STUDY TEXT section start

The Housing Act guidance says in most circumstances, assessments will require at least one face to face interview. However, where that is not possible or does not meet the applicant’s needs, assessments could be completed on the telephone or internet or with the assistance of a partner agency.

There are no specific timescales for assessment or producing a Personal Housing Plan under the Relief Duty, but the Guidance stresses the need to take reasonable and sometimes urgent steps to prevent homelessness – and that these may be taken alongside the process of assessment and drawing up the PHP. 

The facts

Mr B became homeless in May 2018 after injuring himself and losing his job. He completed an online assessment on the Council’s website in mid-September 2018 and he was phoned on 13 September 2018. Mr B said he had been sleeping rough for 12 weeks, after losing his job and home. The officer referred the case to the partner agency (the Housing Solutions Team) as it was probable that Mr B was eligible and homeless.

On 8 October 2018 someone contacted Mr B by telephone to arrange an initial assessment. Mr B declined as he was by then working and could not take time off. He did not want an initial assessment and said he would continue working with a different organisation that helped rough sleepers to find accommodation, unless he needed help in the future.

Mr B’s recollection was different to the council’s, the report made clear.

He said that when he first approached the Council in September 2018 he asked to apply ‘for housing’ and also said he was ‘homeless’. He says he completed a housing register application form. He said the receptionist dealt with him and he was not interviewed.

When he received a telephone call he said he asked what he should do but the person did not say to come in for an assessment. He said he was placed in a shelter for 8 weeks by a different organisation. He was then back on the streets until April 2019 when he went back to the council’s partner agency.

The Council had no more records until 12 April 2019 when Mr B re-approached the partner agency as a rough sleeper. He had been sleeping in a hostel for some of the time. He explained again how he had become homeless, that he was in receipt of benefits and was a UK citizen. He also said he had medical problems and provided some evidence of this.

The record said that the person who interviewed Mr B spoke to another member of staff and they said there was not enough evidence to say he was in priority need.

He was provided with a hostel bed on 3 May 2019 for 4 weeks and was given an appointment with a Council caseworker (to be referred to as CW) for 13 May 2019.

On 13 May 2019 he was interviewed by someone from the partner agency, not the caseworker, who was not able to honour the appointment. The interviewer sent an email to his caseworker after the interview explaining some events in Mr B’s past which meant he may be at risk of violence. The interviewer had contacted the police but had not been able to get any information. The interviewer also provided a completed medical assessment including details of his ongoing injury for which Mr B was awaiting surgery.

The Council said it did not provide interim accommodation at this point because it was not satisfied that Mr B might be in priority need, but in fact what they meant seems to be that they didn’t consider the information provided.

On 4 June 2019 the partner agency telephoned the caseworker to chase the matter up. On 5 June 2019 the caseworker discussed the case with a manager for what appeared to be the first time and agreed he may be in priority need. On 14 June 2019 the Council provided him with self-contained interim accommodation.

STUDY TEXT section end
DATA section start

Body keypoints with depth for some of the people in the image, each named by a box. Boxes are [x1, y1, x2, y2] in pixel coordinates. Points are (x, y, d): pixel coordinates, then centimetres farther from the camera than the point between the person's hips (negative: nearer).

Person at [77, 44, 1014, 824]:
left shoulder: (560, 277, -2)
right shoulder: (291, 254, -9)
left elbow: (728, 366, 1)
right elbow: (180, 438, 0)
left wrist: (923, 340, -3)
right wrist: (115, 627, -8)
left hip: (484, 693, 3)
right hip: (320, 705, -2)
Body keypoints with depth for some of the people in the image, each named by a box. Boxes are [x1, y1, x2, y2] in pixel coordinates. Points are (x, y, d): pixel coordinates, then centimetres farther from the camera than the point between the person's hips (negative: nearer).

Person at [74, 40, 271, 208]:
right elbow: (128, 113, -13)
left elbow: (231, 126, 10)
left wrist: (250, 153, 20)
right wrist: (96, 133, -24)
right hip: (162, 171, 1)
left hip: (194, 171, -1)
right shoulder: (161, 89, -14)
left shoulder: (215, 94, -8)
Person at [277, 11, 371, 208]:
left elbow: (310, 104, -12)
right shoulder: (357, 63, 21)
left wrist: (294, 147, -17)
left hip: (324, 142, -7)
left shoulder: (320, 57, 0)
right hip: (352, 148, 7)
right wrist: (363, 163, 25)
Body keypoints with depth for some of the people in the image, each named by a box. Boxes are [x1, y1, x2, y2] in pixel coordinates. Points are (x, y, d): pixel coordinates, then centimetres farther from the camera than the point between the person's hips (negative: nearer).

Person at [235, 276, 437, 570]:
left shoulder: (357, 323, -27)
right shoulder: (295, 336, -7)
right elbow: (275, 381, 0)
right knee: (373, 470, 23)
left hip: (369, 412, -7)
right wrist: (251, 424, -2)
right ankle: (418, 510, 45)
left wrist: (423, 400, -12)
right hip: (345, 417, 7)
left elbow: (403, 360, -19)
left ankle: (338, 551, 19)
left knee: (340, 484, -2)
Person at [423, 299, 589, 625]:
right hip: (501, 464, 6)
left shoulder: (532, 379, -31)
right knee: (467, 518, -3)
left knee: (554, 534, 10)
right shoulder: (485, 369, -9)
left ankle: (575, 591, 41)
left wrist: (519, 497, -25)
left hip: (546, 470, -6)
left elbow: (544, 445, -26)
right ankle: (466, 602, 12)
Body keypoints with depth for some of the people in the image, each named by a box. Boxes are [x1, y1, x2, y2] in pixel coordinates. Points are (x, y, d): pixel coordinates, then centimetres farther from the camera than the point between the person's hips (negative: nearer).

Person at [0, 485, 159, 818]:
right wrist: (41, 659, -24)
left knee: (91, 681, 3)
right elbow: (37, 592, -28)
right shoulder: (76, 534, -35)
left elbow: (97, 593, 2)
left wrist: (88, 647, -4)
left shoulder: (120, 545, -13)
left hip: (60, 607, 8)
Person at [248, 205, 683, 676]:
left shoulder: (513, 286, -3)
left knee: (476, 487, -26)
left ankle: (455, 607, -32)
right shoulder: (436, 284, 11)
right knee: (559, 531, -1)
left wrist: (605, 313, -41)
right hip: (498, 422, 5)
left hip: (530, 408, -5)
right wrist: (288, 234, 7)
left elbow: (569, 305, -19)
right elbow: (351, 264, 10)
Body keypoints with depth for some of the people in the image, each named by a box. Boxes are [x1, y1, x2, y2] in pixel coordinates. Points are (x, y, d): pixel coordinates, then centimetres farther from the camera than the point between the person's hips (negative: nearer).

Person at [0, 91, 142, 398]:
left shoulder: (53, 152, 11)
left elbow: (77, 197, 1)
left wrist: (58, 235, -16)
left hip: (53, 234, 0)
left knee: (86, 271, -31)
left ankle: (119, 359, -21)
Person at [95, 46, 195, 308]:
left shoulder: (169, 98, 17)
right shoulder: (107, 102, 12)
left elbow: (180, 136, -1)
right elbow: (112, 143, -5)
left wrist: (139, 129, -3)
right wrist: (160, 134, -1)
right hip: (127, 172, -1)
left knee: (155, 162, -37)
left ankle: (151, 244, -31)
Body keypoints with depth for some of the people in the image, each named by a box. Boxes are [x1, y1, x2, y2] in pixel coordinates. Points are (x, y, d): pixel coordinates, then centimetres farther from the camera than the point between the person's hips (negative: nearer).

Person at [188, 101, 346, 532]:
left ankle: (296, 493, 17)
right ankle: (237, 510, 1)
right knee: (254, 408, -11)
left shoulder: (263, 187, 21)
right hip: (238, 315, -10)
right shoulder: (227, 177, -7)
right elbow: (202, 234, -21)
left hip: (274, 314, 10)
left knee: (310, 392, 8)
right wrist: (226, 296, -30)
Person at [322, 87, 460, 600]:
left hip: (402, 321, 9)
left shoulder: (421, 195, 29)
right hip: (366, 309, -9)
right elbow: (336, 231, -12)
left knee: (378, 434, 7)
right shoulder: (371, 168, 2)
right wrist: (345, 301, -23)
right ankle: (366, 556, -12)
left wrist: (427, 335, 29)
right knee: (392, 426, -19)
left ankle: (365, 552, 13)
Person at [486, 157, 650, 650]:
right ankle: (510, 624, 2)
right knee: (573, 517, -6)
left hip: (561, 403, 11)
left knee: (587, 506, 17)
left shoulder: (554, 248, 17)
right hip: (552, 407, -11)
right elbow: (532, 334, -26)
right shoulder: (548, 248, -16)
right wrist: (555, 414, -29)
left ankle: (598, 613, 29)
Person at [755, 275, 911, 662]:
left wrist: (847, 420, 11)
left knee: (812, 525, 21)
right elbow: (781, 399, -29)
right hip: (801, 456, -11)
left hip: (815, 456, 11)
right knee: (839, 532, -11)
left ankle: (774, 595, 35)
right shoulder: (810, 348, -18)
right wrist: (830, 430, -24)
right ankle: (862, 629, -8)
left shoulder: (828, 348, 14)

DATA section end

Using the homelessness case text, explain in one to three sentences why Mr B declined the initial assessment offered by telephone on 8 October 2018.

Mr B declined because by then he was working and could not take time off. He said he would keep working with a different organization that helped rough sleepers find accommodation unless he needed help in the future.